# Help/Suggestions on picking a name :)



## Hollierae (Apr 12, 2010)

*I just picked up my first hedgehog yesterday, She's 8 weeks old. She's the biggest sweet heart EVER!..She loves people already and the only time she ever "balls up" is when she's either sleeping... or if she she's the dog. I have held onto her a few times since i got her home just for short periods at a time, so she can start getting use to me(which i can already see she knows who i am) but other then that i have been leaving her alone letting her get use to her new home. I LOVE her to death already!!.. I can see now why everyone on here loves them so much, there kinda addicting!  It's taken me almost a couple months to find my little Hedgie. Either they were sold before i could get to them, or the person backed out or SOMETHING happened. Then i went to a Reptile show Sunday and there they were.. The guy was really nice told me what i needed to know. I was already drawn to my little princes, you could tell she was a happy little thing and LOVED to be handled. Okay, time to stop rambling. Im having a heck of a time picking a name for her, any suggestions or ideas?!

and Im new btw  *


----------



## LizardGirl (Aug 25, 2008)

She is SO cute! Congrats!  

I don't have any name suggestions, but I'm sure a cute one will come to you.

Welcome to HHC!


----------



## LarryT (May 12, 2009)

She is stunning  sorry I don't have any name suggestions either.
Welcome to HHC


----------



## Sela (Apr 10, 2010)

How cute! She has the kind of face that just makes you want to pick her up and cuddle her.

Are there any particular kinds of names you're looking for? Greek, Japanese, Swahili, etcetera? It's much easier to help come up with names if you can narrow down the possibilities a little, there are just so many to choose from.


----------



## Hollierae (Apr 12, 2010)

Thanks!.. Im not too sure on the kind of name.. I kinda would like it to be a somewhat popular cute name.. anything that fits her is fine with me.. just throw some at me


----------



## Hedgieonboard (Nov 15, 2009)

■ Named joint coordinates

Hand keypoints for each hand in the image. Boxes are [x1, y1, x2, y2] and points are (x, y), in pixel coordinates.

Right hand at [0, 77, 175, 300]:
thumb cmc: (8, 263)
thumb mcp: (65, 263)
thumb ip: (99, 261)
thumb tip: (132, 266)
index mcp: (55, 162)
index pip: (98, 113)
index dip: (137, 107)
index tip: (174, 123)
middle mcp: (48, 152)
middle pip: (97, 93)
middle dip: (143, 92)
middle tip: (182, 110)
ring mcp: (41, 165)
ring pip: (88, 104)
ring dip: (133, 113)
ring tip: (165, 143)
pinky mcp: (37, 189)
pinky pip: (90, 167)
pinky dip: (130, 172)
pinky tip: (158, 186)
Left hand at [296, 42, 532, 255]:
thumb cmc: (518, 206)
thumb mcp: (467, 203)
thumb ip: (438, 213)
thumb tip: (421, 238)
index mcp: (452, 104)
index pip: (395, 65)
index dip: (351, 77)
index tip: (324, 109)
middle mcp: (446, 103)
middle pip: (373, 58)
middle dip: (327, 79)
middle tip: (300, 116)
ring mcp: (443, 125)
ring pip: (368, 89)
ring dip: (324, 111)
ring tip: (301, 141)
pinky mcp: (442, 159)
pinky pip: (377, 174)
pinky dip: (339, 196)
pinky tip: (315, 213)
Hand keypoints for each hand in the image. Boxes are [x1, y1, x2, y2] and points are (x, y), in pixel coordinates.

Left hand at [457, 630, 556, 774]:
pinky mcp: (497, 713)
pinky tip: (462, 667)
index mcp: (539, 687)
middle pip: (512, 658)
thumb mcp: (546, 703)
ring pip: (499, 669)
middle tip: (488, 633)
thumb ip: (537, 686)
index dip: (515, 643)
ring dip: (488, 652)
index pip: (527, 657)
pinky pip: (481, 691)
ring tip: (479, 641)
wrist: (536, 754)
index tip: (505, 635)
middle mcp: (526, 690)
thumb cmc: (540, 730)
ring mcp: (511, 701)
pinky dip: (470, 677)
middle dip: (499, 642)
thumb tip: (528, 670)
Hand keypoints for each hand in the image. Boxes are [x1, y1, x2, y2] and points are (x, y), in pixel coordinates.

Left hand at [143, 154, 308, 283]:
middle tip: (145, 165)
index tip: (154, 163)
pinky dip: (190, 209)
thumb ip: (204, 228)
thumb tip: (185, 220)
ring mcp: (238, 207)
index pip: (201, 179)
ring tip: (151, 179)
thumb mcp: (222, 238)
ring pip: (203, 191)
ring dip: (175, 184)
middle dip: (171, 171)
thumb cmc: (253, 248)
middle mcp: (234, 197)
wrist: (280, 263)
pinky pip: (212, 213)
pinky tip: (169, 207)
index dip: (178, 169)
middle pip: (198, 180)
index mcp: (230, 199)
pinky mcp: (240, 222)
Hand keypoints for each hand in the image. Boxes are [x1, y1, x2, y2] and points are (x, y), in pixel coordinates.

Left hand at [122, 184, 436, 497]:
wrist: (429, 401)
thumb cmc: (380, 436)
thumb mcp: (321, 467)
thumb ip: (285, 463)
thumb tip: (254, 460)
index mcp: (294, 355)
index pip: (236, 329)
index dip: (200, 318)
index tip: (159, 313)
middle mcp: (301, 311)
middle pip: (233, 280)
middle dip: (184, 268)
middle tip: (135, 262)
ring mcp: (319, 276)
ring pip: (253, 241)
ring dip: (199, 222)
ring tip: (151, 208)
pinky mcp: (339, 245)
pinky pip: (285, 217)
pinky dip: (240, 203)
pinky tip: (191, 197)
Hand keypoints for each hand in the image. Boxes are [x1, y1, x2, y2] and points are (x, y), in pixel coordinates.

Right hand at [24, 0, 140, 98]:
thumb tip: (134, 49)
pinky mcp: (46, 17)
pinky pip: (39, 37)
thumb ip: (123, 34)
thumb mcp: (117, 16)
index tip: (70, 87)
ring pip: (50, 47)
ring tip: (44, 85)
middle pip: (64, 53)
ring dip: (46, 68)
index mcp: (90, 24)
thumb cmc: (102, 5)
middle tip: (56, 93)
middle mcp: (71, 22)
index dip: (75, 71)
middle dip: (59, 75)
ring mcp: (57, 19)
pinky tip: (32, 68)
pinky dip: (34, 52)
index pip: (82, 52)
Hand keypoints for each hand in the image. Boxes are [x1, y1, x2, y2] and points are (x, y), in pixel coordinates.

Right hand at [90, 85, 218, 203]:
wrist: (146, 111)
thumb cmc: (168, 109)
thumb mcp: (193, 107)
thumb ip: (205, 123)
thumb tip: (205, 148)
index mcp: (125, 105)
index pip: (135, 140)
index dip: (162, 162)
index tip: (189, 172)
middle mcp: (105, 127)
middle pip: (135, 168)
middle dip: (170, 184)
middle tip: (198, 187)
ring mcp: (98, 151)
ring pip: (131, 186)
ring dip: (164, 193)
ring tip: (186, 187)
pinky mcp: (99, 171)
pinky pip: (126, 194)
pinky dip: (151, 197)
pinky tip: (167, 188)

■ REQUIRED ACTIONS
A) Retype the part of the hedgehog thread between "She is SO cute!" and "name suggestions either.", inclusive.
B) Shorten the paragraph of the hedgehog thread that begins "Are there any particular kinds of names" while keeping its main points.
The items have nothing to do with the hedgehog thread.

■ SOLUTIONS TO EACH TASK
A)
She is SO cute! Congrats!  

I don't have any name suggestions, but I'm sure a cute one will come to you.

Welcome to HHC!


----------



## LarryT (May 12, 2009)

She is stunning  sorry I don't have any name suggestions either.

B) Is there a particular kind of name you want, such as Greek, Japanese or Swahili? Narrowing the possibilities makes it much easier to help, since there are so many names to choose from.